This week’s symposium left me with conflicting responses. Sometimes I feel like questions are being asked because they can generate lively discussion rather than that the answer is actually unknown to us. But then that leads me to wonder if I’m missing something and have oversimplified the material so much for myself, that I’m not venturing far enough into my thinking process over the material to discover the mysteries others see. So I can get frustrated by the things we’re discussing. I don’t dispute that they’re important to be discussed and we wouldn’t know the answers if the ideas were never explored though – so there’s my internal conflict right there and I come to the symposiums to give the format a chance and sometimes I do learn a new perspective and other times I hear the perspective I expect to hear, articulated in a more succinct way than I would be able to.
Yesterday I arched up at Adrian’s comment that writing is never an insight into an Author’s mind. Probably because I’m prone to protesting any absolute terms, or universal “truths”, but also because I do disagree. I don’t claim that author’s have any control over how their material is interpreted once they put it into the world, but I definitely believe there’s plenty of opportunity to convey vital aspects of one’s sense of self through writing, and that some of the readers will correctly interpret that, particularly if the author has a facility with language.
It is impossible to know someone completely because like Adrian said, we all have our unconscious minds that no one has access too. As human beings though, we crave connection and I do believe writing and reading can offer the opportunity to gain insights into the mind of the author as much as knowing your family or partner and understanding who they are is possible. Yes there’s a limit and I don’t claim that the insight possible is achieved 100% of the time or even 20% of the time.
I adore Stephen Fry. I watch QI religiously, I pour over his blogs, nothing delights me more than discovering a new youtube clip where I can listen to this man with this incredible mind. Recently he announced to the world that he’d tried to take his own life as recently as last year. He has been public about his mental health for many years but it’s easy to forget this brilliant man is undergoing a constant battle with his illness. He wrote this blog post to address both his illness, the experience and the reaction of the public. This piece is written to give his audience access into his mind and illness. No, it does not encompass him completely, but it does offer an insight.
The other thing that struck me about insights into the mind of the author is that writing is also a way to understand our own self and maybe the author offers an insight into his mind as much to himself as to his audience. Because it was subconsciously done does that make it less of an insight?

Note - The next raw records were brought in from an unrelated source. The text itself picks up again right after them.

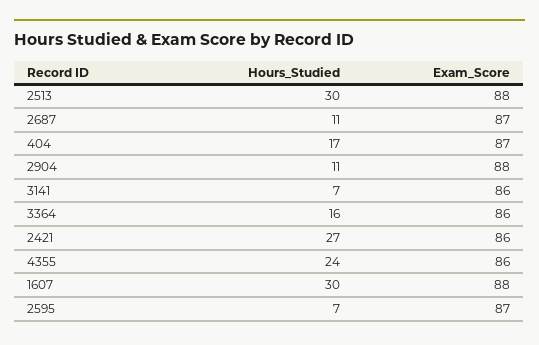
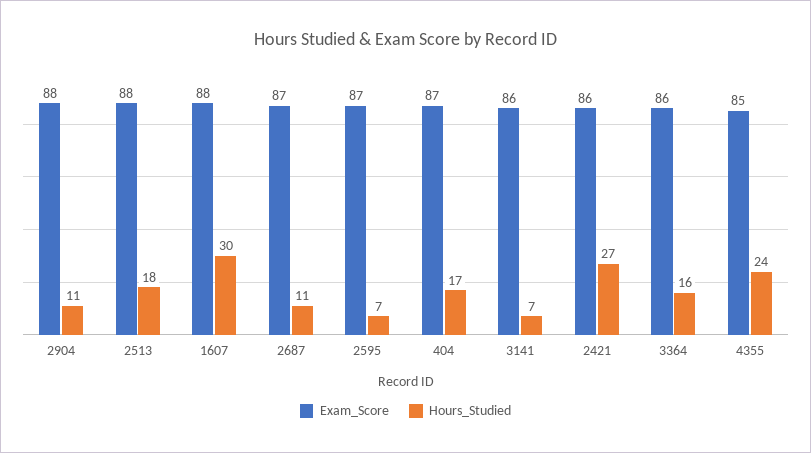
  {
    "Hours_Studied": {
-     "2513": 30,
+     "2513": 18,
      "2687": 11,
      "404": 17,
      "2904": 11,
      "3141": 7,
      "3364": 16,
      "2421": 27,
      "4355": 24,
      "1607": 30,
      "2595": 7
    },
    "Exam_Score": {
      "2513": 88,
      "2687": 87,
      "404": 87,
      "2904": 88,
      "3141": 86,
      "3364": 86,
      "2421": 86,
-     "4355": 86,
+     "4355": 85,
      "1607": 88,
      "2595": 87
    }
  }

I remember studying Girl with a Pearl Earring in year 11 and hating every second of it because the text felt so contrived, metaphors so laboriously constructed and the feminist undertones so thoroughly explored in my all girls class. The year before we’d studied Harper Lee’s To Kill a Mockingbird and that experience was life changing; I suddenly worried that I’d missed so much reading other books because I’d never read between the lines. I became consumed with wondering how many of the lessons To Kill a Mockingbird subtly provides were carefully constructed by Lee versus how many were arrived at by her subconscious mind. I digress. My point here is probably that there’s a spectrum and I will never know if the things I connect with in my favourite texts are an accurate reading of the author’s intent or if they’re reflecting my own state of mind and thought processes at the time, or, if both have fortuitously aligned.
So after all this rambling in response to Adrian’s comment I was left asking:
Really? It’s never an insight?
Does it have to be an absolute insight to be valid?
Can the Author not also gain insight into their mind in conjunction with the reader?
I did like Adrian’s discussion about treating texts as an object, that we are interpreting texts not authors and I think that is a valid distinction to make, but perhaps not mutually exclusive.
I also appreciated that context cannot survive with the text. What a succinct and valuable perspective to have gained! Leads me to another frustration of the constant debate over whether the “N word” should be removed from Mart Twain’s Huckleberry Finn. The reason this debate continues to thrive is because the context we read this book in has changed. I wont get into my opinions/frustrations about it.
I guess I have to concede that you cannot use someone’s work as a complete insight into their mind. I don’t know that many of us would ever claim you could if confronted with the question though.
Maybe all this is just an insight into how unwilling my mind is to accept absolute statements. Probably I’ve become a perpetrator of my initial complaint of discussing things we already know the answer to, and ok… sometimes maybe it’s necessary.